* _WHAT IS EXPECTED_
The records should be written out in full, with nothing altered.
________________________
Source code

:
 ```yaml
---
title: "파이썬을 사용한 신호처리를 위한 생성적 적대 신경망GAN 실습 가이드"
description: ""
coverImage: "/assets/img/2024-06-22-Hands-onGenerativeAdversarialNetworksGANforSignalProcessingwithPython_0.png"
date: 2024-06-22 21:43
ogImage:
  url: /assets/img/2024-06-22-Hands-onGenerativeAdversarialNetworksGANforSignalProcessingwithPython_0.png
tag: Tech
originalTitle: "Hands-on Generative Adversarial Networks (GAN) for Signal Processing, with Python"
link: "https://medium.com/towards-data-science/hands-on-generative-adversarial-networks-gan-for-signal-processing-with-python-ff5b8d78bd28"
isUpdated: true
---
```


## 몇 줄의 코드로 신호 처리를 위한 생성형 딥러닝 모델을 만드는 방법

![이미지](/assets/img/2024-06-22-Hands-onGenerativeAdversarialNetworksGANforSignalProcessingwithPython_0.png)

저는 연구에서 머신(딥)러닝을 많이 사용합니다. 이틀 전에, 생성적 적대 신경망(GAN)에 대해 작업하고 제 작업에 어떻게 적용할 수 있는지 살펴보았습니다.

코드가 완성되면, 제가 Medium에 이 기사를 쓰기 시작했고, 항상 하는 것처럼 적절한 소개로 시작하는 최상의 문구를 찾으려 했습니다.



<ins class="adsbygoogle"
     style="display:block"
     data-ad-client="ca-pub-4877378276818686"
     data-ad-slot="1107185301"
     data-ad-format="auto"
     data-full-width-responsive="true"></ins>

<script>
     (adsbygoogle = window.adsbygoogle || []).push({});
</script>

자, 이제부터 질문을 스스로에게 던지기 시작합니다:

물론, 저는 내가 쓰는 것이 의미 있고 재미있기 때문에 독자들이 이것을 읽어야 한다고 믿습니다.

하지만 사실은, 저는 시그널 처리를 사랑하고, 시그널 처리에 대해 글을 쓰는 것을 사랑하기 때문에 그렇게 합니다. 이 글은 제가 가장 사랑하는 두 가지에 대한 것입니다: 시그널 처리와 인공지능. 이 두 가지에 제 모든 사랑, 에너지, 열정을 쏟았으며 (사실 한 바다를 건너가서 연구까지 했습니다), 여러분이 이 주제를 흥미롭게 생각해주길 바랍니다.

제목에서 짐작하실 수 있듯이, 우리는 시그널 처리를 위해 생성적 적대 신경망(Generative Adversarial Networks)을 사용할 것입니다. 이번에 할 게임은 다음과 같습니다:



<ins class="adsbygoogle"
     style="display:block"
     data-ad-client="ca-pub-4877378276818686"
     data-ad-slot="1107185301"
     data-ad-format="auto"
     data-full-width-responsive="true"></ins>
________________________
* _REPLY TO THE EXERCISE_
Source code

:
 ```yaml
---
title: "파이썬을 사용한 신호처리를 위한 생성적 적대 신경망GAN 실습 가이드"
description: ""
coverImage: "/assets/img/2024-06-22-Hands-onGenerativeAdversarialNetworksGANforSignalProcessingwithPython_0.png"
date: 2024-06-22 21:43
ogImage:
  url: /assets/img/2024-06-22-Hands-onGenerativeAdversarialNetworksGANforSignalProcessingwithPython_0.png
tag: Tech
originalTitle: "Hands-on Generative Adversarial Networks (GAN) for Signal Processing, with Python"
link: "https://medium.com/towards-data-science/hands-on-generative-adversarial-networks-gan-for-signal-processing-with-python-ff5b8d78bd28"
isUpdated: true
---
```


## 몇 줄의 코드로 신호 처리를 위한 생성형 딥러닝 모델을 만드는 방법

![이미지](/assets/img/2024-06-22-Hands-onGenerativeAdversarialNetworksGANforSignalProcessingwithPython_0.png)

저는 연구에서 머신(딥)러닝을 많이 사용합니다. 이틀 전에, 생성적 적대 신경망(GAN)에 대해 작업하고 제 작업에 어떻게 적용할 수 있는지 살펴보았습니다.

코드가 완성되면, 제가 Medium에 이 기사를 쓰기 시작했고, 항상 하는 것처럼 적절한 소개로 시작하는 최상의 문구를 찾으려 했습니다.



<ins class="adsbygoogle"
     style="display:block"
     data-ad-client="ca-pub-4877378276818686"
     data-ad-slot="1107185301"
     data-ad-format="auto"
     data-full-width-responsive="true"></ins>

<script>
     (adsbygoogle = window.adsbygoogle || []).push({});
</script>

자, 이제부터 질문을 스스로에게 던지기 시작합니다:

물론, 저는 내가 쓰는 것이 의미 있고 재미있기 때문에 독자들이 이것을 읽어야 한다고 믿습니다.

하지만 사실은, 저는 시그널 처리를 사랑하고, 시그널 처리에 대해 글을 쓰는 것을 사랑하기 때문에 그렇게 합니다. 이 글은 제가 가장 사랑하는 두 가지에 대한 것입니다: 시그널 처리와 인공지능. 이 두 가지에 제 모든 사랑, 에너지, 열정을 쏟았으며 (사실 한 바다를 건너가서 연구까지 했습니다), 여러분이 이 주제를 흥미롭게 생각해주길 바랍니다.

제목에서 짐작하실 수 있듯이, 우리는 시그널 처리를 위해 생성적 적대 신경망(Generative Adversarial Networks)을 사용할 것입니다. 이번에 할 게임은 다음과 같습니다:



<ins class="adsbygoogle"
     style="display:block"
     data-ad-client="ca-pub-4877378276818686"
     data-ad-slot="1107185301"
     data-ad-format="auto"
     data-full-width-responsive="true"></ins>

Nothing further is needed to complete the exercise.